Selected excerpt:

★ ★ ★ ★ ★

Posted on 03/06/2008 3:05:45 PM PST by swampdweller
Seems like just yesterday we were here. Well, I think we all know why I'm here. First of all, sorry I'm late. But I am officially retiring from the NFL and the Green Bay Packers, and as much as I've thought about what I would say, and how ... I promised I wouldn't get emotional ... it's never easy ... you know, it's funny, I've watched hundreds of players retire, and you wonder what that would be like ... you think you're prepared ... but I was telling Deanna on the way over here, God has blessed me with so many great things. Ability, wonderful family. And as I was flying up here today I thought about so many different things and how I wanted to say some of the things that I felt like I need to say, but he gave me an opportunity to use my abilities, and I seized that opportunity ... I thank him for that.
I'd like to thank the Packers, for giving me the opportunity as well. I hope that every penny ... I hope that every penny that they've spent on me, they know was money well-spent. It was never about the money or fame or records, and I hear people talk about your accomplishments and things ... It was never my accomplishments, it was our accomplishments, the teammates that I've played with, and I can name so many. It was never about me, it was about everybody else. It just so happens the position I played got most of the attention. But the Packers have been, ... it's been a great relationship, and I hope that this organization and the fans appreciate me as much as I appreciate them.
I can't leave without saying thanks to Ron Wolf and Mike Holmgren for giving me a chance when no one else would. I'd like to thank Mike McCarthy and Ted Thompson, Bob Harlan, Tom Clements my recent quarterback coach, Darrell Bevell. Mike was my quarterback coach in '99. Andy Reid, Marty, ... Steve Mariucci, Mike Sherman, Ray Rhodes, Tom Rossley, and I could go through so many different names and players and seasons. It's been everything I thought it would be, and then some. And it's hard to leave. You think you're prepared for it. I know there's been comments and issues in the press lately about why I'm leaving, whether or not the Packers did enough, whether or not Ted and Mike tried to convince me to stay. None of those things have anything to do with me retiring, and that's from the heart.

★ ★ ★ ★ ★

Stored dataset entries
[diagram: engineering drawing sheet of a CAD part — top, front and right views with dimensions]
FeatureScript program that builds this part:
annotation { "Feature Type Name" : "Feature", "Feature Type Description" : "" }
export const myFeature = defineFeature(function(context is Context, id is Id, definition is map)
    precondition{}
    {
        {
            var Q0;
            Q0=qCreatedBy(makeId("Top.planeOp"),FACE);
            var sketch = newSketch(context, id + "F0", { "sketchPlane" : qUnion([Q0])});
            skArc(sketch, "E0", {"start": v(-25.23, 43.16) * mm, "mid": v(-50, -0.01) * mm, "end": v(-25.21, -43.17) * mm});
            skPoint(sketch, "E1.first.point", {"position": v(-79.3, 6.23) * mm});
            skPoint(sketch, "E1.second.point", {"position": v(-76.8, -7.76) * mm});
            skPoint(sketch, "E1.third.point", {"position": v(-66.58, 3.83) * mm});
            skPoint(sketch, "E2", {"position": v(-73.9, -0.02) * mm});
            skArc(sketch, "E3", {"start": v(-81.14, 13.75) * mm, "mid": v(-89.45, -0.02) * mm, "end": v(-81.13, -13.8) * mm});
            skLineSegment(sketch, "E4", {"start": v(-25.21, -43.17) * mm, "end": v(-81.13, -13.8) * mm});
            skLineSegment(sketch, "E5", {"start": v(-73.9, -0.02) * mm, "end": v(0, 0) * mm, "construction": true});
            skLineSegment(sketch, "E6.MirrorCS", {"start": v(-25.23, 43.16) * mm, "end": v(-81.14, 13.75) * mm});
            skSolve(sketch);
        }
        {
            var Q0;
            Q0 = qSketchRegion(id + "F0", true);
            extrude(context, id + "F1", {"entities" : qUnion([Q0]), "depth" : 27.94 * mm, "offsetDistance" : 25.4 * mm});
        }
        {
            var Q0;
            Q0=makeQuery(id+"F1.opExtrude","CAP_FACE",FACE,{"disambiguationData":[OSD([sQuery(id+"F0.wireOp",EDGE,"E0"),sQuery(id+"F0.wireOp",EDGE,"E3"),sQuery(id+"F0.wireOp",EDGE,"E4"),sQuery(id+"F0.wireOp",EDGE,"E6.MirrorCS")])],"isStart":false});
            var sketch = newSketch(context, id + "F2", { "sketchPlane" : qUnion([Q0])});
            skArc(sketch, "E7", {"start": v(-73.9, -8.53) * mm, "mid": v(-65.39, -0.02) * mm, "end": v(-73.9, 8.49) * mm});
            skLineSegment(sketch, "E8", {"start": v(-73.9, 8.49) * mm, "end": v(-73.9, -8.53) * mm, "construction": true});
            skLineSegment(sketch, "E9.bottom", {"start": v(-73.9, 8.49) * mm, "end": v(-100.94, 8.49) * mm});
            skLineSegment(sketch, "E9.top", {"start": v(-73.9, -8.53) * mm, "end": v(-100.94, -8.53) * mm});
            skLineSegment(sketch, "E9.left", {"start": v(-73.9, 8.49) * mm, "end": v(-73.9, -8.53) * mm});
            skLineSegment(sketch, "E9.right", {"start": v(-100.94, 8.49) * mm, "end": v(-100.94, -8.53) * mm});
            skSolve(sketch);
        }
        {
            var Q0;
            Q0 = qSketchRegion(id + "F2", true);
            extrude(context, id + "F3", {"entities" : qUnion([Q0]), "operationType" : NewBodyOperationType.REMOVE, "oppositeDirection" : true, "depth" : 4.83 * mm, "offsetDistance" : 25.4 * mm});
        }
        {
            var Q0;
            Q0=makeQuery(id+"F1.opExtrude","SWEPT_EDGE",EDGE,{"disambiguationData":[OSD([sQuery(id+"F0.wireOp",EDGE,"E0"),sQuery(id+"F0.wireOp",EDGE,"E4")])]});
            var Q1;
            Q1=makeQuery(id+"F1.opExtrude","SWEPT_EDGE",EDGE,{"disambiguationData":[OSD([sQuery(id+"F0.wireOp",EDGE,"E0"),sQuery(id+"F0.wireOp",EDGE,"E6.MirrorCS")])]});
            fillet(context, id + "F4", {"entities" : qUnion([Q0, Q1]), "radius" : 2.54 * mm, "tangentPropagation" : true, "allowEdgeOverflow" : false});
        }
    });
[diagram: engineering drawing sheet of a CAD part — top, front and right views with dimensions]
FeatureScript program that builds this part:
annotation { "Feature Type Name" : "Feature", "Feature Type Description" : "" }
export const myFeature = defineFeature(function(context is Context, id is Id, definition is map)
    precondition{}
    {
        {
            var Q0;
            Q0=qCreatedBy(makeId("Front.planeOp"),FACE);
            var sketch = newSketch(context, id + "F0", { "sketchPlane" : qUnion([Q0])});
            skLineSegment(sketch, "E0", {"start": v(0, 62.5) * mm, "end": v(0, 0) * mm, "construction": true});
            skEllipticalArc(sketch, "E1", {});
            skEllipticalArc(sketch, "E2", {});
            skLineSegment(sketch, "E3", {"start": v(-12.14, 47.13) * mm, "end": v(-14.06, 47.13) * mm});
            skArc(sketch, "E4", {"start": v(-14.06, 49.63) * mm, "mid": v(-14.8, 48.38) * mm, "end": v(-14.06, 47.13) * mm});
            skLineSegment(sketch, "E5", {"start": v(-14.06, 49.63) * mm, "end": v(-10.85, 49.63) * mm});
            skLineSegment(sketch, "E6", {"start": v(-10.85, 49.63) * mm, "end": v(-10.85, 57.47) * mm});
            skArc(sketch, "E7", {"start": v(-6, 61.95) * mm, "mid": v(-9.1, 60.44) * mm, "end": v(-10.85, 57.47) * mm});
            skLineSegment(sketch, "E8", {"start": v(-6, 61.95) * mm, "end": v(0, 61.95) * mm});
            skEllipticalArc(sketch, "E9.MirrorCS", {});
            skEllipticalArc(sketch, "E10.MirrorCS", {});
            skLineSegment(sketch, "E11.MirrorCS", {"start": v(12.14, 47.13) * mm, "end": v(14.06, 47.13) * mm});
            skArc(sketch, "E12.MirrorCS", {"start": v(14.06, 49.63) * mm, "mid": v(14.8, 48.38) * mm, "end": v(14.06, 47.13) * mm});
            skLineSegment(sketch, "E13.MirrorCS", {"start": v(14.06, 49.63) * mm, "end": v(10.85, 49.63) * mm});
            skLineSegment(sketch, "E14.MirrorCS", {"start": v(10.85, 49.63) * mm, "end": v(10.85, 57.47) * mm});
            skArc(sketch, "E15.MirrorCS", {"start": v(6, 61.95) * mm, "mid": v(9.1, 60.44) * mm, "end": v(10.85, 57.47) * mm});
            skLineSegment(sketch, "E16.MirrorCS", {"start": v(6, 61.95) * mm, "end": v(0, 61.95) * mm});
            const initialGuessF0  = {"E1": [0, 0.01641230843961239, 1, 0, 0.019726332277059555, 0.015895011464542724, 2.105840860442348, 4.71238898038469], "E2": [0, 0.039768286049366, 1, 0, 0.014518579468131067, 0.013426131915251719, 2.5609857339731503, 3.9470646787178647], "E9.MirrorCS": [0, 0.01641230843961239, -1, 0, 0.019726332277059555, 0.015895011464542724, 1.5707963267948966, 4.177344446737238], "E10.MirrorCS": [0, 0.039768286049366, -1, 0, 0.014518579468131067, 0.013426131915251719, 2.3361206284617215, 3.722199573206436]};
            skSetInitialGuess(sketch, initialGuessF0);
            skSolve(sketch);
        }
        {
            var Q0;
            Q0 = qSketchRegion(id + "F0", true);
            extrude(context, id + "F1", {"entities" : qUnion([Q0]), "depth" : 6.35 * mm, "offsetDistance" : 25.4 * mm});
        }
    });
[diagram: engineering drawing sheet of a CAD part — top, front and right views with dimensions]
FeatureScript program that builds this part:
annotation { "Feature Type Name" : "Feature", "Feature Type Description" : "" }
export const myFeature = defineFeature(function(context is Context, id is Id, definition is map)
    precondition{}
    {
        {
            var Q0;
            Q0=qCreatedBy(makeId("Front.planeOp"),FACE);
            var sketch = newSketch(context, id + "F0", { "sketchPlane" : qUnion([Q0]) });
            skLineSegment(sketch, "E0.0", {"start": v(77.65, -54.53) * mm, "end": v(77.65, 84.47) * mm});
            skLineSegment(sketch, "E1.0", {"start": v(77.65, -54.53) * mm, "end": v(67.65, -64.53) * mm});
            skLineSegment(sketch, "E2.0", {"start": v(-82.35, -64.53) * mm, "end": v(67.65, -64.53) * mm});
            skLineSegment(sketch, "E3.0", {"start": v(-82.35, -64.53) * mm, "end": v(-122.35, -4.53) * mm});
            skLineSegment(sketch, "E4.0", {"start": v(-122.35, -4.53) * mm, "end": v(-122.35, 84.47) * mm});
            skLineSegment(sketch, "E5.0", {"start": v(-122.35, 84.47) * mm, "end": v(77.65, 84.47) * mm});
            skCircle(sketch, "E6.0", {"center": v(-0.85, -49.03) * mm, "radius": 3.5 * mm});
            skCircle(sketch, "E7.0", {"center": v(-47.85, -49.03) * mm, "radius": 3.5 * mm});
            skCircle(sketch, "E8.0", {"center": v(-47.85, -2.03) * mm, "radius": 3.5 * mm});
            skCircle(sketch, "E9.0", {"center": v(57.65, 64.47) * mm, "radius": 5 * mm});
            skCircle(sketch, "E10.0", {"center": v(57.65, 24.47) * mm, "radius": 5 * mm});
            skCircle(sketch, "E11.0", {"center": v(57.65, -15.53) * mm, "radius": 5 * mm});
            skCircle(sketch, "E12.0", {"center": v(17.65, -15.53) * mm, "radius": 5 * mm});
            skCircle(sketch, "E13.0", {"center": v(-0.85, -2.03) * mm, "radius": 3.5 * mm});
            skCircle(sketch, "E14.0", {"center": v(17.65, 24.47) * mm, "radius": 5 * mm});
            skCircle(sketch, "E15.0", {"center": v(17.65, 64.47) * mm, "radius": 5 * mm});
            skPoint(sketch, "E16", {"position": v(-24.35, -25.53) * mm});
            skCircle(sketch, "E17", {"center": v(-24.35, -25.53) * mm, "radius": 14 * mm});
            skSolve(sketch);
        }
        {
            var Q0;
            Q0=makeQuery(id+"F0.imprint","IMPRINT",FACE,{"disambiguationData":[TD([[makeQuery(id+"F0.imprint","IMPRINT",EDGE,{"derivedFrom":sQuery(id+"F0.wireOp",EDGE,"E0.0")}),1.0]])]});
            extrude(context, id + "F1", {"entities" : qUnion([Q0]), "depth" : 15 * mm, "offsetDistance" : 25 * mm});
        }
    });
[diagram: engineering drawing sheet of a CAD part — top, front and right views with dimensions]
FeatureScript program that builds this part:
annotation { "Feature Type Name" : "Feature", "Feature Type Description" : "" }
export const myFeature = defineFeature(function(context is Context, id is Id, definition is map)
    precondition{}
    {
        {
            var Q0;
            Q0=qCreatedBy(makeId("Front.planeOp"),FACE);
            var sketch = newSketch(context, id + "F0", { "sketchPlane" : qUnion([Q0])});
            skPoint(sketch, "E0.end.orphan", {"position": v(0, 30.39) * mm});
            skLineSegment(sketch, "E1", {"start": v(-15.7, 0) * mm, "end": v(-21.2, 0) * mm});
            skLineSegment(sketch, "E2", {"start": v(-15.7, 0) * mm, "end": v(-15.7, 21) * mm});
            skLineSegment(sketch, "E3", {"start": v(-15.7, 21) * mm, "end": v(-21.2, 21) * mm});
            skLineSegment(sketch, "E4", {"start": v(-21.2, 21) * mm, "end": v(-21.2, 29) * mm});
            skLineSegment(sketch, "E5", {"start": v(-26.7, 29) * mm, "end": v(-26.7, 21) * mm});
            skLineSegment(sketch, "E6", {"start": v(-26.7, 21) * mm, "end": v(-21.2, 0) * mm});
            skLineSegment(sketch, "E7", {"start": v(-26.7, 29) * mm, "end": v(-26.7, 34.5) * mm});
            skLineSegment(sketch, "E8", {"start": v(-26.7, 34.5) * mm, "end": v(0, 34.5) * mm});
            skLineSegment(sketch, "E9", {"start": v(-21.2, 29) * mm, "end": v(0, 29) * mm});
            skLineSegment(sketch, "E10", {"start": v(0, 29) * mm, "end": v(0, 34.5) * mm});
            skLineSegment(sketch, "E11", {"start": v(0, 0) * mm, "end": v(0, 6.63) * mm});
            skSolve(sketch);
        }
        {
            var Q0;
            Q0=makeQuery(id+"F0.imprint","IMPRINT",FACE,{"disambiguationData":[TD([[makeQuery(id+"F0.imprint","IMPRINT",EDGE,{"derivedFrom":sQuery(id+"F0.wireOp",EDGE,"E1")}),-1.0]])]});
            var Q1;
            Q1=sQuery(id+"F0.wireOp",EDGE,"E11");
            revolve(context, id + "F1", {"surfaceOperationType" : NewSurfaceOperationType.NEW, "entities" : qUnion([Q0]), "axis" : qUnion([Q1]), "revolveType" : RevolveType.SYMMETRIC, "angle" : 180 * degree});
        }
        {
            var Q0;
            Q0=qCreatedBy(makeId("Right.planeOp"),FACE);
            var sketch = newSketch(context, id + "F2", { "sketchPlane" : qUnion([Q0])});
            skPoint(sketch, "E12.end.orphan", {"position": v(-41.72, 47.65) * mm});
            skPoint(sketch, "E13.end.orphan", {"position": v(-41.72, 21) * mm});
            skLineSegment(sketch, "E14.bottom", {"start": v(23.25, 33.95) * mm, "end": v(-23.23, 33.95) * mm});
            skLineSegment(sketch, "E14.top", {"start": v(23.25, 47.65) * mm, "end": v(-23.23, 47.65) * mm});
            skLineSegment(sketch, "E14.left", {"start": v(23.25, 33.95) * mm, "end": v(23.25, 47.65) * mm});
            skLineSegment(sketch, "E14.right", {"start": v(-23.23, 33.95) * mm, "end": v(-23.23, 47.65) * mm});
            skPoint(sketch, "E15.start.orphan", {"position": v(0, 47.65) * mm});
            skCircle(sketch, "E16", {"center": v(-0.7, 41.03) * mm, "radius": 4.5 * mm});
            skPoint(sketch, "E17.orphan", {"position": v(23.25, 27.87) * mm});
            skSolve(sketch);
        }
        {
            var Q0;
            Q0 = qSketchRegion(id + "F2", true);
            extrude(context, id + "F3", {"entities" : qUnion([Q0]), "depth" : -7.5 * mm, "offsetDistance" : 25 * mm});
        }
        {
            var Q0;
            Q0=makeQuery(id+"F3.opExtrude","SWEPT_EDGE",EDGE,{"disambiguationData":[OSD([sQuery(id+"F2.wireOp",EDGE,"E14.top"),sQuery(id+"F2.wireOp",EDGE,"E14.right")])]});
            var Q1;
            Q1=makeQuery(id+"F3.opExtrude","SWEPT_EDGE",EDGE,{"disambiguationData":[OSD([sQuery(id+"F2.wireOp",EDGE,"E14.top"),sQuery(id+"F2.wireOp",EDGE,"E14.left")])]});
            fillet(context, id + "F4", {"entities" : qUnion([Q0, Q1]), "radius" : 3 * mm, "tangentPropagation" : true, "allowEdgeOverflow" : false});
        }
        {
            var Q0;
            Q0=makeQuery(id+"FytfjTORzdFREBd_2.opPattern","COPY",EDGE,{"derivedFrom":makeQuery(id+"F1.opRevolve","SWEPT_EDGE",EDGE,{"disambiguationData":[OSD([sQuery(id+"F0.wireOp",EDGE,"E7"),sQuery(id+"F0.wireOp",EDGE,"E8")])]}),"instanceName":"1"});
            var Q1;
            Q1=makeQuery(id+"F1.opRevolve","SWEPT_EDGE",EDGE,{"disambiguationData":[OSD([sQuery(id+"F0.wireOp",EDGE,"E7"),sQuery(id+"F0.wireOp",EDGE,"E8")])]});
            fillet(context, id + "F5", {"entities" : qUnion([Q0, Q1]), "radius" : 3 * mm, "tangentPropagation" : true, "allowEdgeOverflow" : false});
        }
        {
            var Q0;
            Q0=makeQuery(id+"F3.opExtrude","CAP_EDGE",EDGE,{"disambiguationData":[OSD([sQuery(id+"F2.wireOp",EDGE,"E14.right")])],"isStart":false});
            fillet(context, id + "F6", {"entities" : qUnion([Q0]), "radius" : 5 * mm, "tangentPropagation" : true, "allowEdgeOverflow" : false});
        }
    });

★ ★ ★ ★ ★

Job 1:
In the Packers retirement speech, who does the speaker thank for giving a chance when no one else would?
Job 2:
Quote the Packers retirement speech from "Posted on 03/06/2008" to "him for that.".

Exercise answer 1:
Ron Wolf and Mike Holmgren

Exercise answer 2:
Posted on 03/06/2008 3:05:45 PM PST by swampdweller
Seems like just yesterday we were here. Well, I think we all know why I'm here. First of all, sorry I'm late. But I am officially retiring from the NFL and the Green Bay Packers, and as much as I've thought about what I would say, and how ... I promised I wouldn't get emotional ... it's never easy ... you know, it's funny, I've watched hundreds of players retire, and you wonder what that would be like ... you think you're prepared ... but I was telling Deanna on the way over here, God has blessed me with so many great things. Ability, wonderful family. And as I was flying up here today I thought about so many different things and how I wanted to say some of the things that I felt like I need to say, but he gave me an opportunity to use my abilities, and I seized that opportunity ... I thank him for that.